• TASK:
Gather every line in the records below that contains the string "skCircle" and copy each one.

[Dataset excerpts]
____________________
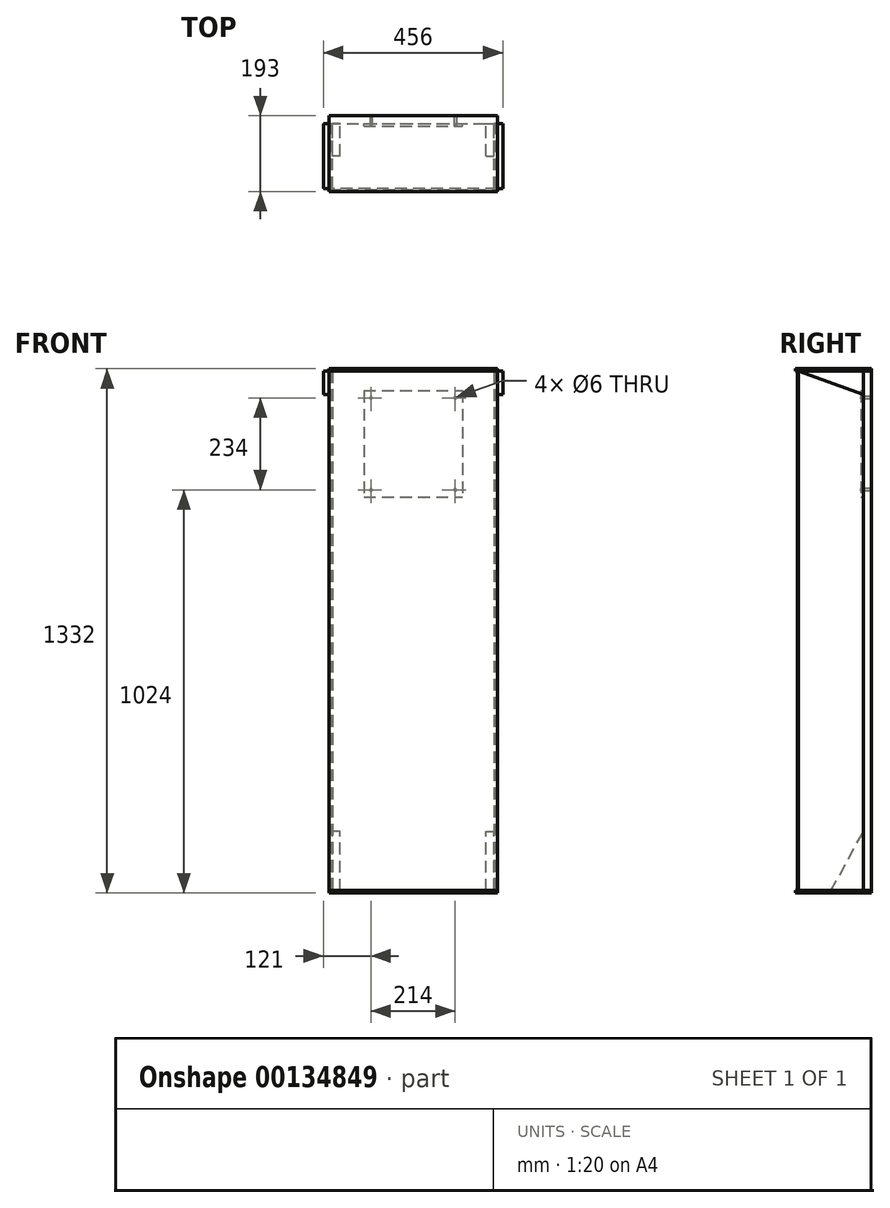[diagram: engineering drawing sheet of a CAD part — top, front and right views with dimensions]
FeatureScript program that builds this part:
annotation { "Feature Type Name" : "Feature", "Feature Type Description" : "" }
export const myFeature = defineFeature(function(context is Context, id is Id, definition is map)
    precondition{}
    {
        {
            var Q0;
            Q0=qCreatedBy(makeId("Front.planeOp"),FACE);
            var sketch = newSketch(context, id + "F0", { "sketchPlane" : qUnion([Q0])});
            skLineSegment(sketch, "E0.rect.bottom", {"start": v(-125, 125) * mm, "end": v(125, 125) * mm});
            skLineSegment(sketch, "E0.rect.top", {"start": v(-125, -125) * mm, "end": v(125, -125) * mm});
            skLineSegment(sketch, "E0.rect.left", {"start": v(-125, 125) * mm, "end": v(-125, -125) * mm});
            skLineSegment(sketch, "E0.rect.right", {"start": v(125, 125) * mm, "end": v(125, -125) * mm});
            skPoint(sketch, "E0.rect.middle", {"position": v(0, 0) * mm});
            skSolve(sketch);
        }
        {
            var Q0;
            Q0=qSketchRegion(id+"F0",true);
            extrude(context, id + "F1", {"entities" : qUnion([Q0]), "depth" : 6 * mm});
        }
        {
            var Q0;
            Q0=makeQuery(id+"F1.opExtrude","CAP_FACE",FACE,{"disambiguationData":[OSD([sQuery(id+"F0.wireOp",EDGE,"E0.rect.bottom"),sQuery(id+"F0.wireOp",EDGE,"E0.rect.top"),sQuery(id+"F0.wireOp",EDGE,"E0.rect.left"),sQuery(id+"F0.wireOp",EDGE,"E0.rect.right")])],"isStart":true});
            var sketch = newSketch(context, id + "F2", { "sketchPlane" : qUnion([Q0])});
            skLineSegment(sketch, "E1.rect.bottom", {"start": v(214, 175) * mm, "end": v(-214, 175) * mm});
            skLineSegment(sketch, "E1.rect.top", {"start": v(214, -1145) * mm, "end": v(-214, -1145) * mm});
            skLineSegment(sketch, "E1.rect.left", {"start": v(214, 175) * mm, "end": v(214, -1145) * mm});
            skLineSegment(sketch, "E1.rect.right", {"start": v(-214, 175) * mm, "end": v(-214, -1145) * mm});
            skPoint(sketch, "E1.rect.middle", {"position": v(0, -485) * mm});
            skSolve(sketch);
        }
        {
            var Q0;
            Q0=qSketchRegion(id+"F2",true);
            extrude(context, id + "F3", {"entities" : qUnion([Q0]), "depth" : 20 * mm});
        }
        {
            var Q0;
            Q0=makeQuery(id+"F3.opExtrude","SWEPT_FACE",FACE,{"disambiguationData":[OSD([sQuery(id+"F2.wireOp",EDGE,"E1.rect.bottom")])]});
            var sketch = newSketch(context, id + "F4", { "sketchPlane" : qUnion([Q0])});
            skLineSegment(sketch, "E2.bottom", {"start": v(-214, 20) * mm, "end": v(214, 20) * mm});
            skLineSegment(sketch, "E2.top", {"start": v(-214, -173) * mm, "end": v(214, -173) * mm});
            skLineSegment(sketch, "E2.left", {"start": v(-214, 20) * mm, "end": v(-214, -173) * mm});
            skLineSegment(sketch, "E2.right", {"start": v(214, 20) * mm, "end": v(214, -173) * mm});
            skSolve(sketch);
        }
        {
            var Q0;
            Q0=qSketchRegion(id+"F4",true);
            extrude(context, id + "F5", {"entities" : qUnion([Q0]), "depth" : 6 * mm});
        }
        {
            var Q0;
            Q0=makeQuery(id+"F3.opExtrude","CAP_FACE",FACE,{"disambiguationData":[OSD([sQuery(id+"F2.wireOp",EDGE,"E1.rect.bottom"),sQuery(id+"F2.wireOp",EDGE,"E1.rect.top"),sQuery(id+"F2.wireOp",EDGE,"E1.rect.left"),sQuery(id+"F2.wireOp",EDGE,"E1.rect.right")])],"isStart":true});
            var sketch = newSketch(context, id + "F6", { "sketchPlane" : qUnion([Q0])});
            skLineSegment(sketch, "E3.bottom", {"start": v(-208, 175) * mm, "end": v(-205, 175) * mm});
            skLineSegment(sketch, "E3.top", {"start": v(-208, -1145) * mm, "end": v(-205, -1145) * mm});
            skLineSegment(sketch, "E3.left", {"start": v(-208, 175) * mm, "end": v(-208, -1145) * mm});
            skLineSegment(sketch, "E3.right", {"start": v(-205, 175) * mm, "end": v(-205, -1145) * mm});
            skSolve(sketch);
        }
        {
            var Q0;
            Q0=qSketchRegion(id+"F6",true);
            extrude(context, id + "F7", {"entities" : qUnion([Q0]), "depth" : 165 * mm});
        }
        {
            var Q0;
            Q0=makeQuery(id+"F7.opExtrude","SWEPT_BODY",BODY,{"disambiguationData":[OSD([sQuery(id+"F6.wireOp",EDGE,"E3.bottom"),sQuery(id+"F6.wireOp",EDGE,"E3.top"),sQuery(id+"F6.wireOp",EDGE,"E3.left"),sQuery(id+"F6.wireOp",EDGE,"E3.right")])]});
            var Q1;
            Q1=qCreatedBy(makeId("Right.planeOp"),FACE);
            mirror(context, id + "F8", {"entities" : qUnion([Q0]), "mirrorPlane" : qUnion([Q1])});
        }
        {
            var Q0;
            Q0=makeQuery(id+"F5.opExtrude","CAP_FACE",FACE,{"disambiguationData":[OSD([sQuery(id+"F4.wireOp",EDGE,"E2.bottom"),sQuery(id+"F4.wireOp",EDGE,"E2.top"),sQuery(id+"F4.wireOp",EDGE,"E2.left"),sQuery(id+"F4.wireOp",EDGE,"E2.right")])],"isStart":true});
            var Q1;
            Q1=makeQuery(id+"F3.opExtrude","SWEPT_FACE",FACE,{"disambiguationData":[OSD([sQuery(id+"F2.wireOp",EDGE,"E1.rect.top")])]});
            cPlane(context, id + "F9", {"entities" : qUnion([Q0, Q1]), "cplaneType" : CPlaneType.MID_PLANE, "offset" : 150 * mm, "width" : 150 * mm, "height" : 150 * mm});
        }
        {
            var Q0;
            Q0=makeQuery(id+"F5.opExtrude","SWEPT_BODY",BODY,{"disambiguationData":[OSD([sQuery(id+"F4.wireOp",EDGE,"E2.bottom"),sQuery(id+"F4.wireOp",EDGE,"E2.top"),sQuery(id+"F4.wireOp",EDGE,"E2.left"),sQuery(id+"F4.wireOp",EDGE,"E2.right")])]});
            var Q1;
            Q1=qCreatedBy(id+"F9.planeOp",FACE);
            mirror(context, id + "F10", {"entities" : qUnion([Q0]), "mirrorPlane" : qUnion([Q1])});
        }
        {
            var Q0;
            Q0=makeQuery(id+"F5.opExtrude","CAP_FACE",FACE,{"disambiguationData":[OSD([sQuery(id+"F4.wireOp",EDGE,"E2.bottom"),sQuery(id+"F4.wireOp",EDGE,"E2.top"),sQuery(id+"F4.wireOp",EDGE,"E2.left"),sQuery(id+"F4.wireOp",EDGE,"E2.right")])],"isStart":true});
            var sketch = newSketch(context, id + "F11", { "sketchPlane" : qUnion([Q0])});
            skLineSegment(sketch, "E4.0", {"start": v(-208, 165) * mm, "end": v(-205, 165) * mm});
            skLineSegment(sketch, "E5.0", {"start": v(208, 165) * mm, "end": v(205, 165) * mm});
            skLineSegment(sketch, "E6.bottom", {"start": v(-214, 165) * mm, "end": v(214, 165) * mm});
            skLineSegment(sketch, "E6.top", {"start": v(-214, 168) * mm, "end": v(214, 168) * mm});
            skLineSegment(sketch, "E6.left", {"start": v(-214, 165) * mm, "end": v(-214, 168) * mm});
            skLineSegment(sketch, "E6.right", {"start": v(214, 165) * mm, "end": v(214, 168) * mm});
            skSolve(sketch);
        }
        {
            var Q0;
            Q0=qSketchRegion(id+"F11",true);
            var Q1;
            Q1=makeQuery(id+"F10.opPattern","COPY",FACE,{"derivedFrom":makeQuery(id+"F5.opExtrude","CAP_FACE",FACE,{"disambiguationData":[OSD([sQuery(id+"F4.wireOp",EDGE,"E2.bottom"),sQuery(id+"F4.wireOp",EDGE,"E2.top"),sQuery(id+"F4.wireOp",EDGE,"E2.left"),sQuery(id+"F4.wireOp",EDGE,"E2.right")])],"isStart":true}),"instanceName":"1"});
            extrude(context, id + "F12", {"entities" : qUnion([Q0]), "endBound" : BoundingType.UP_TO_SURFACE, "endBoundEntityFace" : qUnion([Q1]), "depth" : 25 * mm});
        }
        {
            var Q0;
            Q0=makeQuery(id+"F7.opExtrude","SWEPT_FACE",FACE,{"disambiguationData":[OSD([sQuery(id+"F6.wireOp",EDGE,"E3.right")])]});
            var sketch = newSketch(context, id + "F13", { "sketchPlane" : qUnion([Q0])});
            skLineSegment(sketch, "E7", {"start": v(0, -995) * mm, "end": v(0, -1145) * mm});
            skLineSegment(sketch, "E8", {"start": v(0, -1145) * mm, "end": v(-82.5, -1145) * mm});
            skLineSegment(sketch, "E9", {"start": v(-82.5, -1145) * mm, "end": v(0, -995) * mm});
            skSolve(sketch);
        }
        {
            var Q0;
            Q0=qSketchRegion(id+"F13",true);
            extrude(context, id + "F14", {"entities" : qUnion([Q0]), "depth" : 20 * mm});
        }
        {
            var Q0;
            Q0=makeQuery(id+"F14.opExtrude","SWEPT_BODY",BODY,{"disambiguationData":[OSD([sQuery(id+"F13.wireOp",EDGE,"E7"),sQuery(id+"F13.wireOp",EDGE,"E8"),sQuery(id+"F13.wireOp",EDGE,"E9")])]});
            var Q1;
            Q1=qCreatedBy(makeId("Right.planeOp"),FACE);
            mirror(context, id + "F15", {"entities" : qUnion([Q0]), "mirrorPlane" : qUnion([Q1])});
        }
        {
            var Q0;
            Q0=makeQuery(id+"F7.opExtrude","SWEPT_FACE",FACE,{"disambiguationData":[OSD([sQuery(id+"F6.wireOp",EDGE,"E3.left")])]});
            var sketch = newSketch(context, id + "F16", { "sketchPlane" : qUnion([Q0])});
            skLineSegment(sketch, "E10", {"start": v(0, 175) * mm, "end": v(165, 175) * mm});
            skLineSegment(sketch, "E11", {"start": v(165, 175) * mm, "end": v(0, 114.94) * mm});
            skLineSegment(sketch, "E12", {"start": v(0, 114.94) * mm, "end": v(0, 175) * mm});
            skSolve(sketch);
        }
        {
            var Q0;
            Q0=makeQuery(id+"F16.imprint","IMPRINT",FACE,{"disambiguationData":[TD([[makeQuery(id+"F16.imprint","IMPRINT",EDGE,{"derivedFrom":sQuery(id+"F16.wireOp",EDGE,"E10")}),1.0]])]});
            extrude(context, id + "F17", {"entities" : qUnion([Q0]), "depth" : 20 * mm});
        }
        {
            var Q0;
            Q0=makeQuery(id+"F17.opExtrude","SWEPT_BODY",BODY,{"disambiguationData":[OSD([sQuery(id+"F16.wireOp",EDGE,"E10"),sQuery(id+"F16.wireOp",EDGE,"E11"),sQuery(id+"F16.wireOp",EDGE,"E12")])]});
            var Q1;
            Q1=qCreatedBy(makeId("Right.planeOp"),FACE);
            mirror(context, id + "F18", {"entities" : qUnion([Q0]), "mirrorPlane" : qUnion([Q1])});
        }
        {
            var Q0;
            Q0=makeQuery(id+"F1.opExtrude","SWEPT_FACE",FACE,{"disambiguationData":[OSD([sQuery(id+"F0.wireOp",EDGE,"E0.rect.top")])]});
            var sketch = newSketch(context, id + "F19", { "sketchPlane" : qUnion([Q0])});
            skLineSegment(sketch, "E13.0.0", {"start": v(-125, 0) * mm, "end": v(125, 0) * mm});
            skLineSegment(sketch, "E13.0.1", {"start": v(125, 0) * mm, "end": v(125, 6) * mm});
            skLineSegment(sketch, "E13.0.2", {"start": v(125, 6) * mm, "end": v(-125, 6) * mm});
            skLineSegment(sketch, "E13.0.3", {"start": v(-125, 6) * mm, "end": v(-125, 0) * mm});
            skSolve(sketch);
        }
        {
            var Q0;
            Q0=qSketchRegion(id+"F19",true);
            extrude(context, id + "F20", {"entities" : qUnion([Q0]), "operationType" : NewBodyOperationType.ADD, "depth" : 20 * mm});
        }
        {
            var Q0;
            Q0=makeQuery(id+"F20.boolean.opBoolean","MERGE",FACE,{"derivedFrom":[makeQuery(id+"F1.opExtrude","CAP_FACE",FACE,{"disambiguationData":[OSD([sQuery(id+"F0.wireOp",EDGE,"E0.rect.bottom"),sQuery(id+"F0.wireOp",EDGE,"E0.rect.top"),sQuery(id+"F0.wireOp",EDGE,"E0.rect.left"),sQuery(id+"F0.wireOp",EDGE,"E0.rect.right")])],"isStart":false}),makeQuery(id+"F20.opExtrude","SWEPT_FACE",FACE,{"disambiguationData":[OSD([sQuery(id+"F19.wireOp",EDGE,"E13.0.2")])]})]});
            var sketch = newSketch(context, id + "F21", { "sketchPlane" : qUnion([Q0])});
            skCircle(sketch, "E14", {"center": v(-107, 107) * mm, "radius": 3 * mm});
            skCircle(sketch, "E15", {"center": v(-107, -127) * mm, "radius": 3 * mm});
            skCircle(sketch, "E16.MirrorC", {"center": v(107, 107) * mm, "radius": 3 * mm});
            skCircle(sketch, "E17.MirrorC", {"center": v(107, -127) * mm, "radius": 3 * mm});
            skSolve(sketch);
        }
        {
            var Q0;
            Q0=qSketchRegion(id+"F21",true);
            var Q1;
            Q1=qCreatedBy(makeId("Front.planeOp"),FACE);
            extrude(context, id + "F22", {"entities" : qUnion([Q0]), "operationType" : NewBodyOperationType.REMOVE, "endBound" : BoundingType.THROUGH_ALL, "oppositeDirection" : true, "endBoundEntityFace" : qUnion([Q1]), "depth" : 25 * mm});
        }
    });
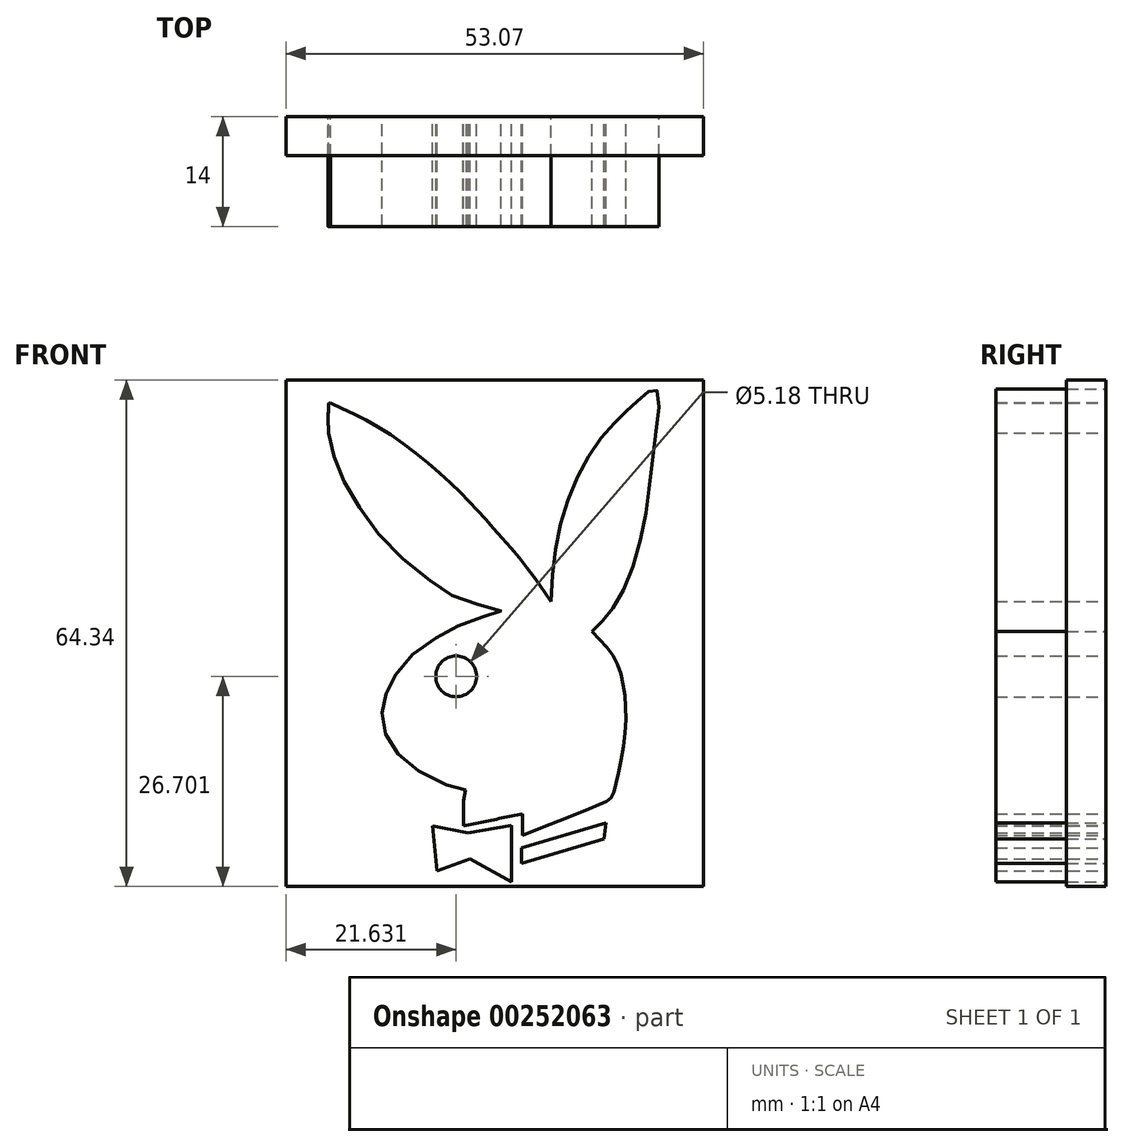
____________________
• THE OUTPUT:
            skCircle(sketch, "E14", {"center": v(-107, 107) * mm, "radius": 3 * mm});
            skCircle(sketch, "E15", {"center": v(-107, -127) * mm, "radius": 3 * mm});
            skCircle(sketch, "E16.MirrorC", {"center": v(107, 107) * mm, "radius": 3 * mm});
            skCircle(sketch, "E17.MirrorC", {"center": v(107, -127) * mm, "radius": 3 * mm});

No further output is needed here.